**WHAT NEEDS TO BE DONE**:
Please turn the data below into a Markdown table with the columns Row and Line. Number each nonblank line of text in the Row column and put its wording in the Line column, omitting blank lines and the pictures.

**PROVIDED INFORMATION**:
<<<<

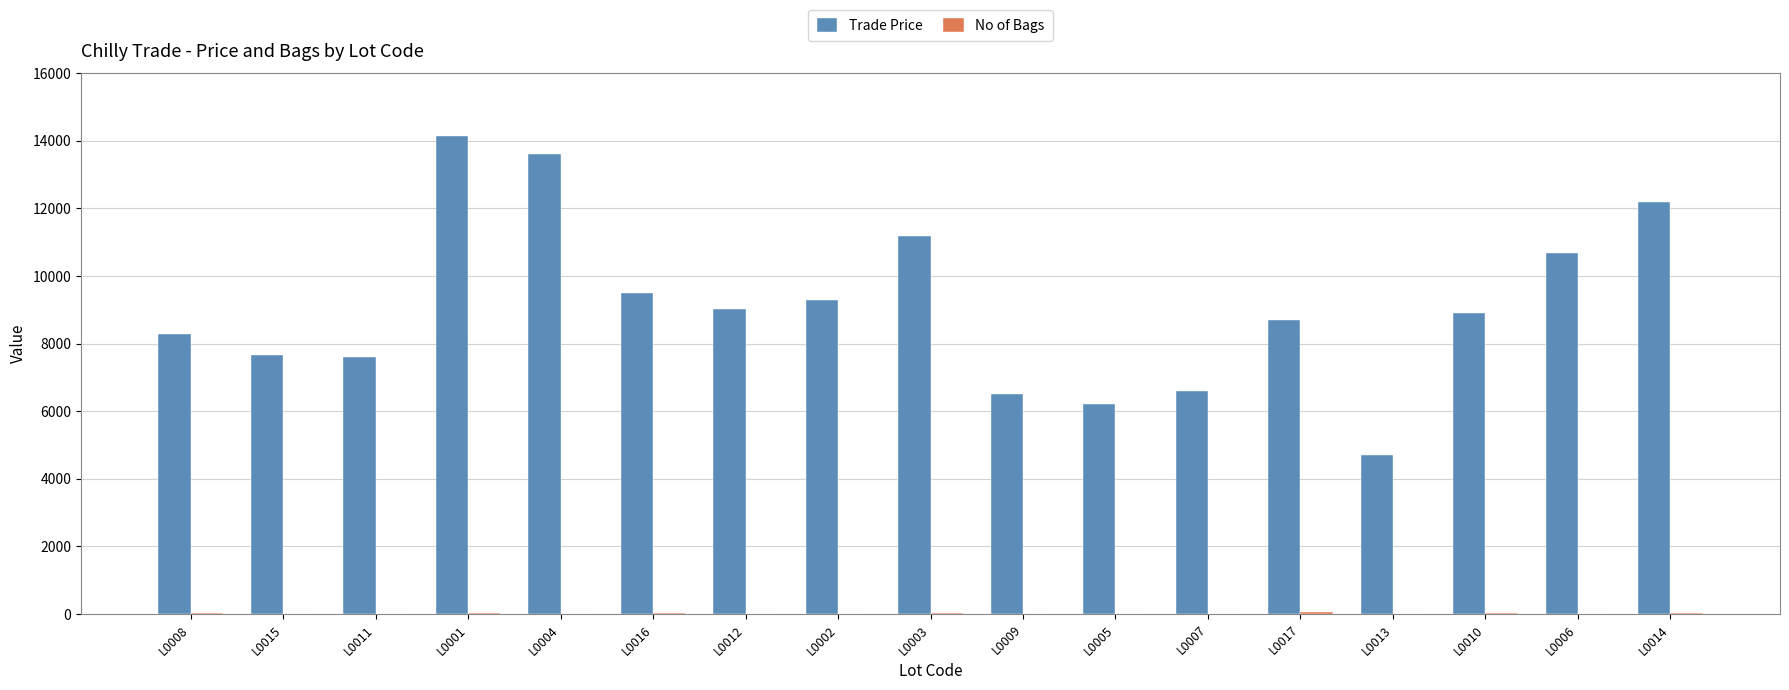

At which category does the chart reach its peak across all series?

L0001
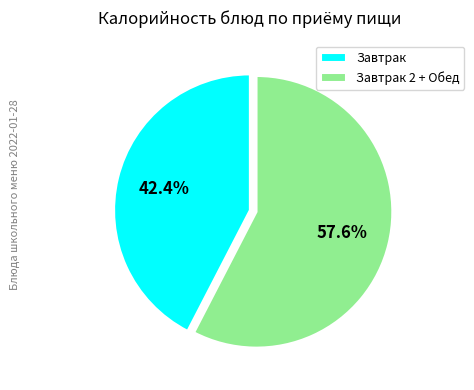

Count the number of slices in the pie.

2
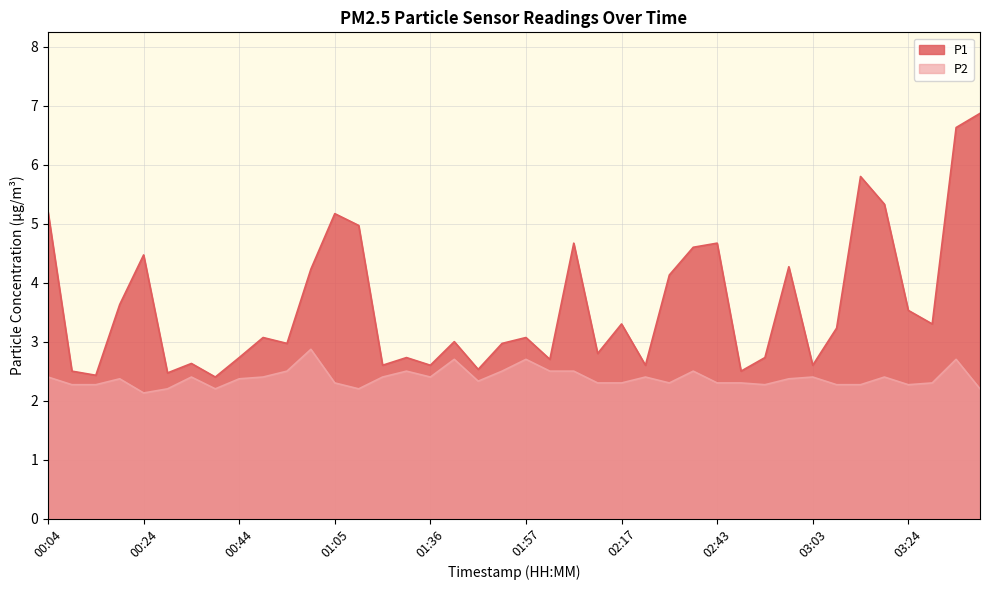

What is the total value across all series at 00:44?

5.1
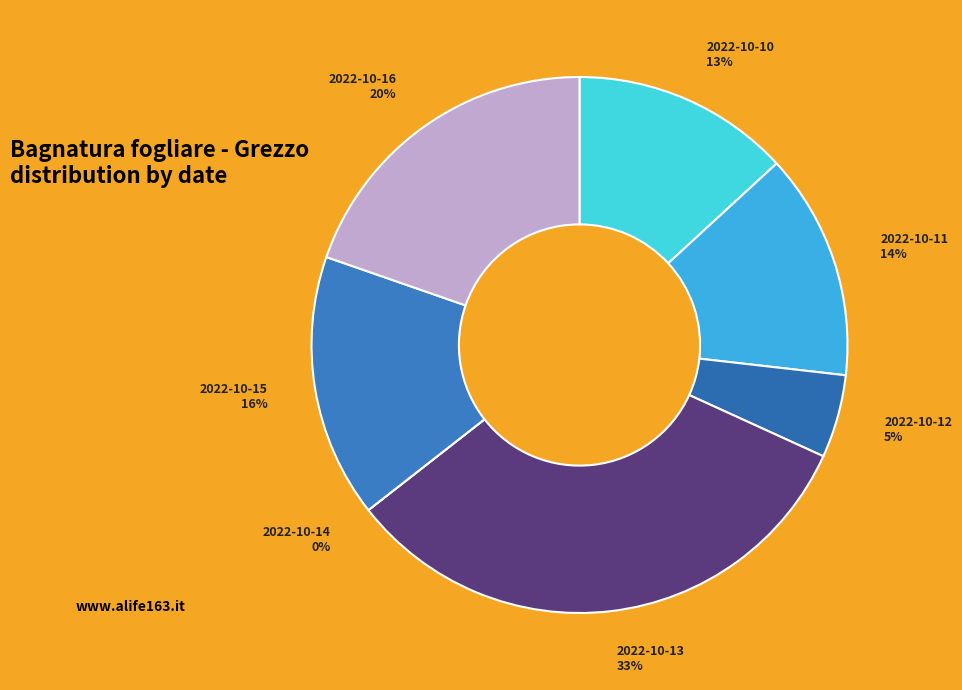

Rank the categories by value from highest to lowest.

2022-10-13, 2022-10-16, 2022-10-15, 2022-10-11, 2022-10-10, 2022-10-12, 2022-10-14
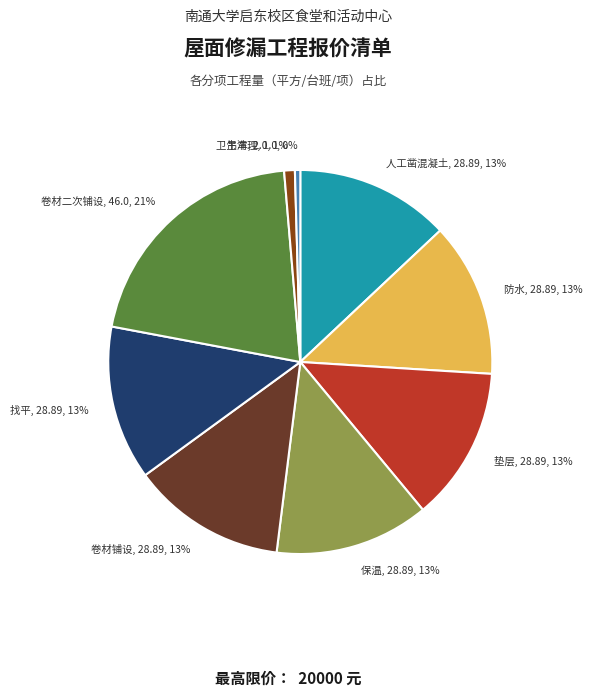

What percentage is the 找平 slice, to the nearest percent?

13%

>>>>

**RESULT FOR THIS TASK**:
| Row | Line |
|---|---|
| 1 | At which category does the chart reach its peak across all series? |
| 2 | L0001 |
| 3 | Count the number of slices in the pie. |
| 4 | 2 |
| 5 | What is the total value across all series at 00:44? |
| 6 | 5.1 |
| 7 | Rank the categories by value from highest to lowest. |
| 8 | 2022-10-13, 2022-10-16, 2022-10-15, 2022-10-11, 2022-10-10, 2022-10-12, 2022-10-14 |
| 9 | What percentage is the 找平 slice, to the nearest percent? |
| 10 | 13% |